Zürich/Frankfurt (Reuters) - Nach Medienberichten über eine drohende Schieflage von Greensill Capital kappen wichtige Partner ihre Geschäftsbeziehungen zu der Londoner Finanzgesellschaft.

Das Schweizer Fondshaus GAM kündigte am Dienstag an, den zusammen mit Greensill betriebenen GAM Greensill Supply Chain Finance Fonds abzuwickeln. Die Ereignisse bei der britisch-australischen Greensill-Gruppe rücken auch die in Bremen ansässige Greensill Bank in den Fokus, die mit vergleichsweise hohen Zinsen bei deutschen Privatkunden um Einlagen wirbt.

Greensill steuert derweil auf einen Notverkauf zu. Die Gesellschaft stehe in exklusiven Verhandlungen mit einem "globalen Finanzinstitut" mit dem Ziel, im Verlauf der Wochen zu einem Abschluss zu kommen, wie Greensill mitteilte. Die Transaktion dürfte große Teile des Geschäfts und der verwalteten Vermögen umfassen. Eine beträchtliche Anzahl von Arbeitsplätzen dürfte erhalten bleiben. Am Montag hatte die Zeitung "Wall Street Journal" berichtet, dass der Finanzinvestor Apollo Global Management in Verhandlungen mit Greensill stehe, um sein operatives Geschäft zu übernehmen.

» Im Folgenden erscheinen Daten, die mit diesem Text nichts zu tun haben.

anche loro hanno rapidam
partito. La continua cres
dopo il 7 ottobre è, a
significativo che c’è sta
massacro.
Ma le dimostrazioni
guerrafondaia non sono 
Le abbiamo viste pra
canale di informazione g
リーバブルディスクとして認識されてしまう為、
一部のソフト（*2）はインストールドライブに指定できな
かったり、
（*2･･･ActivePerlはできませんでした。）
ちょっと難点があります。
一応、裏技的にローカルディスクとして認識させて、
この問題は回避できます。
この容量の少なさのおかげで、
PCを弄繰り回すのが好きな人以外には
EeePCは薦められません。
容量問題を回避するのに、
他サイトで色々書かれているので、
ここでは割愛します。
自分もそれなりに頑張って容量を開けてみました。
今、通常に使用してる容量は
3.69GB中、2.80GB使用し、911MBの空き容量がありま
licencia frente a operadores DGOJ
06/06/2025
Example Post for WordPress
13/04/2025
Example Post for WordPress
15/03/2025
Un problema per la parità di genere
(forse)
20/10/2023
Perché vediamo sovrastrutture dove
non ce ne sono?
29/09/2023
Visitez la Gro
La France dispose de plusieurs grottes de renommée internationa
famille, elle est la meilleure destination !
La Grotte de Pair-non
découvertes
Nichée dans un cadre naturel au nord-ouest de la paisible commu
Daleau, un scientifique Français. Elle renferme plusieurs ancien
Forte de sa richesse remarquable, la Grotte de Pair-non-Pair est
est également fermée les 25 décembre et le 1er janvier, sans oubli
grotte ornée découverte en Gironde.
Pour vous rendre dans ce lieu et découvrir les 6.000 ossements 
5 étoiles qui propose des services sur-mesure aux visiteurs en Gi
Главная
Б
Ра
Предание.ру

Einem Bericht der "Financial Times" zufolge will der Mutterkonzern Greensill Capital in Australien Insolvenz anmelden. Die Zeitung berief sich auf mit der Angelegenheit vertraute Personen. Das Institut, das 2011 vom Citigroup-Banker Lex Greensill gegründet wurde, wollte sich nicht dazu äußern. Die Holding Greensill Capital Pty Limited hat ihren Sitz in Australien, das operative Geschäft ist in der britischen Greensill Capital UK gebündelt.

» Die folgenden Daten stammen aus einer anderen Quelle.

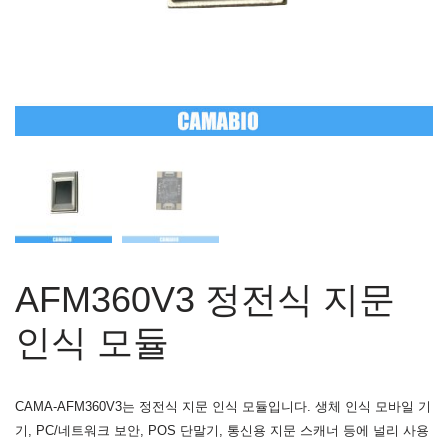
AFM360V3 정전식 지문
인식 모듈
CAMA-AFM360V3는 정전식 지문 인식 모듈입니다. 생체 인식 모바일 기
기, PC/네트워크 보안, POS 단말기, 통신용 지문 스캐너 등에 널리 사용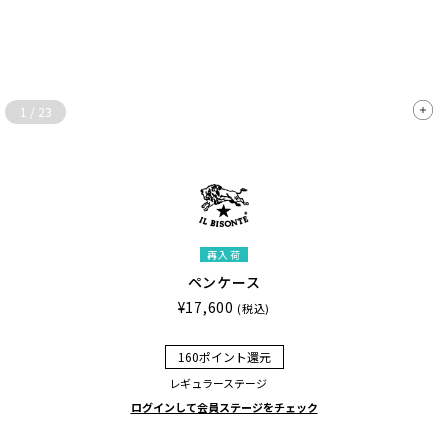
1
/
23
再入荷
ペンケース
¥17,600
(税込)
160ポイント還元
レギュラーステージ
ログインして会員ステージをチェック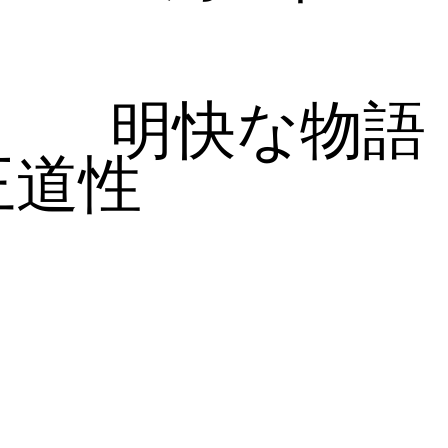
明快な物語
王道性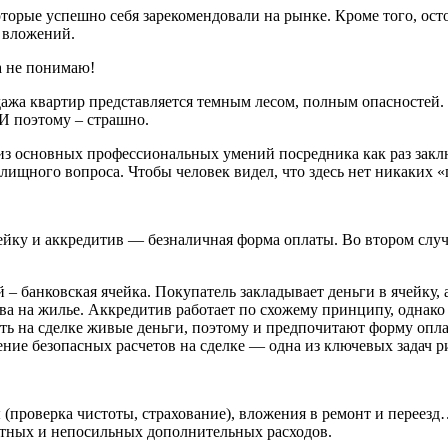
орые успешно себя зарекомендовали на рынке. Кроме того, ост
 вложений.
а не понимаю!
дажа квартир представляется темным лесом, полным опасностей.
И поэтому – страшно.
из основных профессиональных умений посредника как раз заключ
ищного вопроса. Чтобы человек видел, что здесь нет никаких «
ейку и аккредитив — безналичная форма оплаты. Во втором случа
– банковская ячейка. Покупатель закладывает деньги в ячейку, 
а на жилье. Аккредитив работает по схожему принципу, однако 
ь на сделке живые деньги, поэтому и предпочитают форму оплат
ение безопасных расчетов на сделке — одна из ключевых задач ри
ы (проверка чистоты, страхование), вложения в ремонт и пере
етных и непосильных дополнительных расходов.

Die Bremer Greensill Bank, deren Verbindlichkeiten gegenüber Kunden sich laut Jahresabschluss Ende 2019 auf 3,3 Milliarden Euro beliefen, ist mit Greensill Capital eng verwoben. Das Institut ist eine Art Geld- und Garantiegeber für die Gruppe. "Die Greensill Bank AG konzentrierte sich weiterhin innerhalb des Geschäftsmodells der Greensill-Gruppe auf ihre strategiekonformen Kernfunktionen, die Refinanzierung und Übernahme des Bonitätsrisikos für einzelne Engagements der Greensill Capital (UK) Ltd", heißt es dazu im Geschäftsbericht der Bank. Die Ratingagentur Scope schrieb im vergangenen Oktober, die Greensill Bank sei komplett abhängig von Greensill Capital beim Betreiben von Geschäften und der Absicherung von Kreditrisiken.

Greensill Capital ist auf Lieferketten-Finanzierung spezialisiert. Die Gesellschaft verpackt die Forderungen in Wertpapiere und platziert diese bei Investoren. Diese Supply Chain Finance Fonds finanzieren die Forderungen von Lieferanten an Unternehmen.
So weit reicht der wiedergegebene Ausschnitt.